Slice is a model restaurant where GrubHub employees take shifts operating the cash register and taking delivery orders. It’s a method used to continue a priority on customer service as their economies of scale expands.
However, the company’s customer-based business perspective took a hit when the New York State Attorney General investigated the company charging fees on tips given to delivery workers.
The investigation launched February 2013 at Seamless before it merged with GrubHub that August. Soliciting commission on tips is prohibited by New York labor laws. The case has since settled with the agreement to rewrite a contract that secures delivery workers their tips.
The continuous inching on percentages is something that many restaurant owners fear. Peter Batu, owner of Cafe Blue and Kappock Cafe in the Bronx’s Riverdale neighborhood, tells BTR that he is weary of high commissions in a risky industry.
“The food business is an expensive business,” Batu says. “Everything is expensive. It’s not easy and 20 percent is a lot for something that does not guarantee me how many more people will be coming to my restaurant.”
Though there is no guarantee, the risk seems to be proven beneficial as technology becomes more integrated into the business. Tristano compares the online food delivery industry to that of credit-card machines years ago.
“GrubHub is a channel in which to gain eyeballs and get customers,” Tristano says. “You know years ago credit cards weren’t as prevalent in the industry… three to five percent is what you must pay a credit card company, but they [restaurants] have accepted the credit card charge because it is a part of doing business.”

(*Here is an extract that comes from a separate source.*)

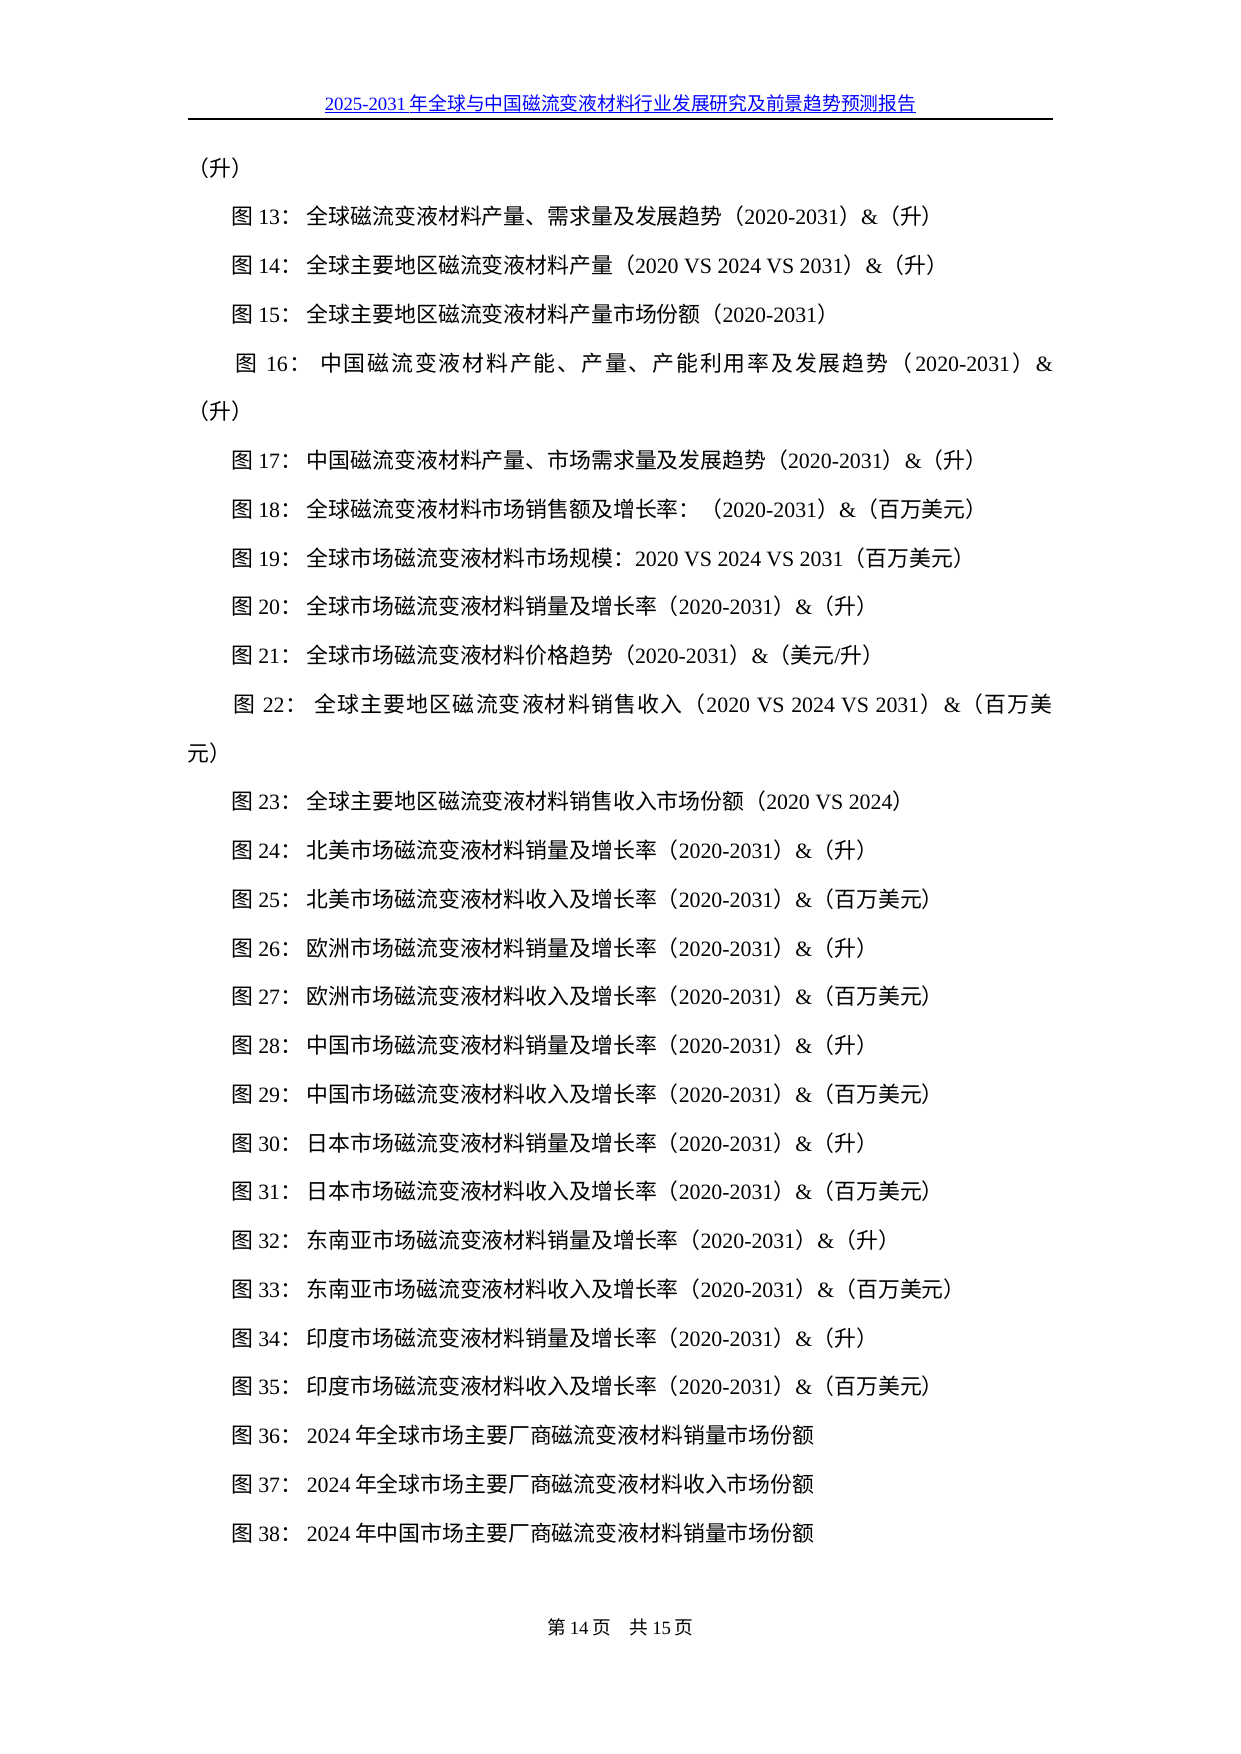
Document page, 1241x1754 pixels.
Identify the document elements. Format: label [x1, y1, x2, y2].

text [187, 150, 1053, 1548]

Recognizing this growing area of business, Tristano explains that GrubHub needs to conduct a lot of research and continue to improve software in order to stay ahead of fast growing competition. There are already tight competitors beside this giant, such as EatStreet and Delivery.com.
“There will be a number of other technology companies that look toward their direction as an opportunity in the industry,” Tristano says. “There are kids in their basement right now plotting how they can be the next GrubHub.”